Kratos also announced today that it will hold its Annual Shareholder Meeting on November 14, 2007. Eric DeMarco will conduct the meeting and update shareholders on the company’s recent business activities.  Shareholders who own Kratos common stock as of September 14, 2007 will be entitled to vote their shares at the meeting.  Further information about the Annual Meeting will be set forth in the company’s upcoming proxy.

About Kratos Defense & Security Solutions

Kratos Defense & Security Solutions, Inc. (Nasdaq: KTOS) provides mission critical engineering, IT services and war fighter solutions for the U.S. federal government and for state and local agencies.  Principle services include C4ISR, weapon systems lifecycle support, military weapon range and technical services, network engineering services, advanced IT services, security and surveillance systems, and critical infrastructure design and integration.  The Company is headquartered in San Diego, California, with resources throughout the U.S. and in key strategic military locations. News and information are available at www.KratosDefense.com. (code: KTOS-mb)

Notice Regarding Forward-Looking Statements

This news release contains certain forward-looking statements including, without limitation, expressed or implied statements concerning the Company’s expectations regarding the anticipated filing of its delinquent SEC reports, future financial performance and cash flows and market developments that involve risks and uncertainties.

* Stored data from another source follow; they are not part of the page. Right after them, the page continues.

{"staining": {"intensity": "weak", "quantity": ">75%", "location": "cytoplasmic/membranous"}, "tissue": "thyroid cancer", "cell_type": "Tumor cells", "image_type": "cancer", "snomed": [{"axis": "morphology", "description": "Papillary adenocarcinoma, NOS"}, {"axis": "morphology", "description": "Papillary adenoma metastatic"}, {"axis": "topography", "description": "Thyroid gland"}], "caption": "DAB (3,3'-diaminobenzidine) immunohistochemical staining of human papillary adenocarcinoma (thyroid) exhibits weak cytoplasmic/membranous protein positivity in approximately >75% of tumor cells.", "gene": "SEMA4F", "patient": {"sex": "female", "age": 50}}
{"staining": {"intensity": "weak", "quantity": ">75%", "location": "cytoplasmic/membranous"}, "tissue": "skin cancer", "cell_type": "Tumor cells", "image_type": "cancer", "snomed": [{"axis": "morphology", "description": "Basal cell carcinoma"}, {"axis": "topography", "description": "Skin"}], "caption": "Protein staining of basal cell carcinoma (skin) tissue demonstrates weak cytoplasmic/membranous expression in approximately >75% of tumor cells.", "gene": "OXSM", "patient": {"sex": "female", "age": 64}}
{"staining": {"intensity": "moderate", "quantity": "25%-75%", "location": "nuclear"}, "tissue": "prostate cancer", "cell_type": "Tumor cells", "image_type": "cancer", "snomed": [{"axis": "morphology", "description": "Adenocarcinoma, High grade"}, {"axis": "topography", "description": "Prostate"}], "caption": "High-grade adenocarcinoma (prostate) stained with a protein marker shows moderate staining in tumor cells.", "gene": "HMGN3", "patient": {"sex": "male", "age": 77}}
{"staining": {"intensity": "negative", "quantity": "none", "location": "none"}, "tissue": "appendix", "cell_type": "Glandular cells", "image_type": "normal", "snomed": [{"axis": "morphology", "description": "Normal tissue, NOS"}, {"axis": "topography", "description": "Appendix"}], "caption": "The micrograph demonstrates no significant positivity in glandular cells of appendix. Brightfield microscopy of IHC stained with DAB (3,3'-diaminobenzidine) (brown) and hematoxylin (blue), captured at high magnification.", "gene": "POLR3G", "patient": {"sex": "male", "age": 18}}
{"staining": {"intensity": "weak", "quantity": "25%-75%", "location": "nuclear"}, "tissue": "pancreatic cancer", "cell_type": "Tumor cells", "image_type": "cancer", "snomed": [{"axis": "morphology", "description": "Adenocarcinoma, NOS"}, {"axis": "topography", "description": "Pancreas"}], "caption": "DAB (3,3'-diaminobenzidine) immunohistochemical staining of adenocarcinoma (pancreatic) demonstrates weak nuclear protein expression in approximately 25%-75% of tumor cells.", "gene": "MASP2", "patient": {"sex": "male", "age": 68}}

Such statements are only predictions, and the Company’s actual results may differ materially. Factors that may cause the Company’s results to differ include, but are not limited to: risks that the Form 10-Q filings will not be completed in a timely manner; risks that the recent divestitures and change in business focus will cause disruption of the Company’s operations and distraction of its management; risks that the company’s name change will cause disruption to individual and/or institutional shareholders; risks of adverse regulatory action or litigation; risk that the Company’s lender will declare a default under the Company’s line of credit; risks associated with debt leverage; risks that the anticipated benefits of the divestitures will not be achieved or will impact changes in the scope or timing of the Company’s projects; risks that changes or cutbacks in spending by the U.S. Department of Defense may occur, which could cause delays or cancellations of key government contracts; failure to successfully consummate acquisitions or integrate acquired operations and competition in the marketplace which could reduce revenues and profit margins. The Company undertakes no obligation to update any forward-looking statements. These and other risk factors are more fully discussed in the Company’s Annual Report on Form 10-K for the period ended December 31, 2006 and in other filings made with the Securities and Exchange Commission.